Hormone therapy has been shown to reduce bone loss, increase bone density in both the spine and hip, and reduce the risk of hip and spine fractures in post-menopausal women. HT is approved for the prevention of post-menopausal osteoporosis and is most commonly administered in the form of a pill or skin patch. When estrogen is taken alone, it can increase a woman's risk of developing cancer of the uterine lining (endometrial cancer). To eliminate this risk, physicians prescribe the hormone progestin in combination with estrogen (both estrogen alone and the combination fall under the umbrella of hormone therapy, or HT) for those women who have not had a hysterectomy. Side effects of HT include vaginal bleeding, breast tenderness, mood disturbances, venous blood clots, and gallbladder disease.

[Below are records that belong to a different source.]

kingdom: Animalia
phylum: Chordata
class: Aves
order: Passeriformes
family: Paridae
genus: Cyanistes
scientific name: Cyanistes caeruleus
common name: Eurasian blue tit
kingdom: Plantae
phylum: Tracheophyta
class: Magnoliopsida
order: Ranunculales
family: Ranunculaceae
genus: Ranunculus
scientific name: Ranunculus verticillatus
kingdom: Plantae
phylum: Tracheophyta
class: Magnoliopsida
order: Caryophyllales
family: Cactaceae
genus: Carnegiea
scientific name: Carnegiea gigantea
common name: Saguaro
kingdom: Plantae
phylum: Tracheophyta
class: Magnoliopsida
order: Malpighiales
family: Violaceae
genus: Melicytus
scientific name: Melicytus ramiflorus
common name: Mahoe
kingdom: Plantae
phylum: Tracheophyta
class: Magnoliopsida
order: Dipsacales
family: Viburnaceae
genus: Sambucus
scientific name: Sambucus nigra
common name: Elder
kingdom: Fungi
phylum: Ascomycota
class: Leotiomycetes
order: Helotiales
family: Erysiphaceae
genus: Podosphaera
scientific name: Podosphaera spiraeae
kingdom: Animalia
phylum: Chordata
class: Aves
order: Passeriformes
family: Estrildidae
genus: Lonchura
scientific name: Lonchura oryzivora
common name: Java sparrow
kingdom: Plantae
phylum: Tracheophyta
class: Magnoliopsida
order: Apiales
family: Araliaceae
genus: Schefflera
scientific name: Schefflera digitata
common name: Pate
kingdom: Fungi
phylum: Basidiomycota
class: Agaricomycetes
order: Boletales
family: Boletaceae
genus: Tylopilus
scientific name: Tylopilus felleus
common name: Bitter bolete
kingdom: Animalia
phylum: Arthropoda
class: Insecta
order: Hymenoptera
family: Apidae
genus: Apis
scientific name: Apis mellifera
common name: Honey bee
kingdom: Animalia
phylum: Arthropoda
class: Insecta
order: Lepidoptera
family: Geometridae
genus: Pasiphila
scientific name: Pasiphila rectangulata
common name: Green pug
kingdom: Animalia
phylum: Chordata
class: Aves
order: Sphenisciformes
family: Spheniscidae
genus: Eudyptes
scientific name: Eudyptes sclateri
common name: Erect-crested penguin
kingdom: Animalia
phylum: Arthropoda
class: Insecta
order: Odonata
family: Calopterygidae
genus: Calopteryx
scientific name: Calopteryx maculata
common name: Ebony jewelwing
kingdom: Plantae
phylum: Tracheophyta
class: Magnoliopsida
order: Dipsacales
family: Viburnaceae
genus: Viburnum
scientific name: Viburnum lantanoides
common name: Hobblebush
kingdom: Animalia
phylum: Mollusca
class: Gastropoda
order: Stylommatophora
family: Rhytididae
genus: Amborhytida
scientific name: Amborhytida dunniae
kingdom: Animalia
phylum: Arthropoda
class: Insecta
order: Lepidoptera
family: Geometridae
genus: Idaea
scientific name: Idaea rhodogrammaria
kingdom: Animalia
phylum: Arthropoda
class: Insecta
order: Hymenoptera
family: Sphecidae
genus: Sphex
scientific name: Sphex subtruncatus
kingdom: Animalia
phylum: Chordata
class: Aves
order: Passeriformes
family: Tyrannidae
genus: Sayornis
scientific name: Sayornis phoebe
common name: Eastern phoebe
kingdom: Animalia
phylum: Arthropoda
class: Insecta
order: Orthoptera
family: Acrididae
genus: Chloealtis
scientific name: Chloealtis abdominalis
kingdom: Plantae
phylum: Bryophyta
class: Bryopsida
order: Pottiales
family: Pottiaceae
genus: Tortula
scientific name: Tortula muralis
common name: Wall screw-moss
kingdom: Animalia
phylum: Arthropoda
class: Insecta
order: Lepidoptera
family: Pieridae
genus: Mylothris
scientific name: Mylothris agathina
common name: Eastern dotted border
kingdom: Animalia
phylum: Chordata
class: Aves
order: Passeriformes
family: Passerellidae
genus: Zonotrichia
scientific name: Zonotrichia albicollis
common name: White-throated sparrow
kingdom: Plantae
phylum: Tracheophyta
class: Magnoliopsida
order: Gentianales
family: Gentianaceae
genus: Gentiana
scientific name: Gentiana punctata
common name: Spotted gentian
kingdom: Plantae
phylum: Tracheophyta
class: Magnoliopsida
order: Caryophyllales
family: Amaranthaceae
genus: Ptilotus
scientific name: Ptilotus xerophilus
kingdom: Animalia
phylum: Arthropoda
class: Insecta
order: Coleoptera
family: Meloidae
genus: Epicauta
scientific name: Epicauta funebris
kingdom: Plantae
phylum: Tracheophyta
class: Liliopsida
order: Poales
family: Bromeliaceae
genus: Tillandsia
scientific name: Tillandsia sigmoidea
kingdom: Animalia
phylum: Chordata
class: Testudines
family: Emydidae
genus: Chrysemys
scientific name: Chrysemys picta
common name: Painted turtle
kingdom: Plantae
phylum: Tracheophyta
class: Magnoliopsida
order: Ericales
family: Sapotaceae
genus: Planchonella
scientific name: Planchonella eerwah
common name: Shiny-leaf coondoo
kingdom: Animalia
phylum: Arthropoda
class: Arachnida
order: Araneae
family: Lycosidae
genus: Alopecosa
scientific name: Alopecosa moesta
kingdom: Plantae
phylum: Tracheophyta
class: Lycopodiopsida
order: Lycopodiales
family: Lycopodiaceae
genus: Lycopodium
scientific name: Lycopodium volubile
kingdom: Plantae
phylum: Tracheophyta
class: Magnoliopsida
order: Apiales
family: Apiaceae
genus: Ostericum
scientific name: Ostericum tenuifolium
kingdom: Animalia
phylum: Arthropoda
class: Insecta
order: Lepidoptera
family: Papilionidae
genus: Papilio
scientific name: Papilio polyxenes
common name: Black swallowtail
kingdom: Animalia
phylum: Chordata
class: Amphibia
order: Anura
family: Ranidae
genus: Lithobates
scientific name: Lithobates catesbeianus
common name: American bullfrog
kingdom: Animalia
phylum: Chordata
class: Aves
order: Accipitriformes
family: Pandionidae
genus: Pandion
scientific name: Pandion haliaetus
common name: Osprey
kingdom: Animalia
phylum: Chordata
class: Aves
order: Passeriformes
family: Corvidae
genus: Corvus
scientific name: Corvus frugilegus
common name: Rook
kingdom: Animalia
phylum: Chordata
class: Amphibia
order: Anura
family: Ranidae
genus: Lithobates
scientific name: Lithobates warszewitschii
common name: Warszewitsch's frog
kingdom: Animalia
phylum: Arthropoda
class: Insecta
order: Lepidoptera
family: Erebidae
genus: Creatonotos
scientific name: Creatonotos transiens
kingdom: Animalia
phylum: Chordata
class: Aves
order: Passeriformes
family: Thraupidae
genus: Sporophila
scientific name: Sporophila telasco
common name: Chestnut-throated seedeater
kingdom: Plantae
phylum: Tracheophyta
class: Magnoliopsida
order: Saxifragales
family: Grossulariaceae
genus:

The Women's Health Initiative (WHI), a large government-funded research study, recently demonstrated that HT with Prempro, a combination of supplemental estrogen and progesterone, is associated with a modest increase in the risk of stroke and heart attack. After five years, it is also associated with a small increased risk of breast cancer. The WHI also demonstrated that estrogen alone is associated with an increase in the risk of stroke. Another large study from the National Cancer Institute (NCI) indicated that long-term use of estrogen therapy may be associated with an increase in the risk of ovarian cancer. It is not yet clear whether HT carries a similar risk. Any estrogen therapy should be prescribed for the shortest period of time possible. When used solely for the prevention of post-menopausal osteoporosis, any hormone regimen should only be considered for women at significant risk of osteoporosis, and nonestrogen medications should be carefully considered.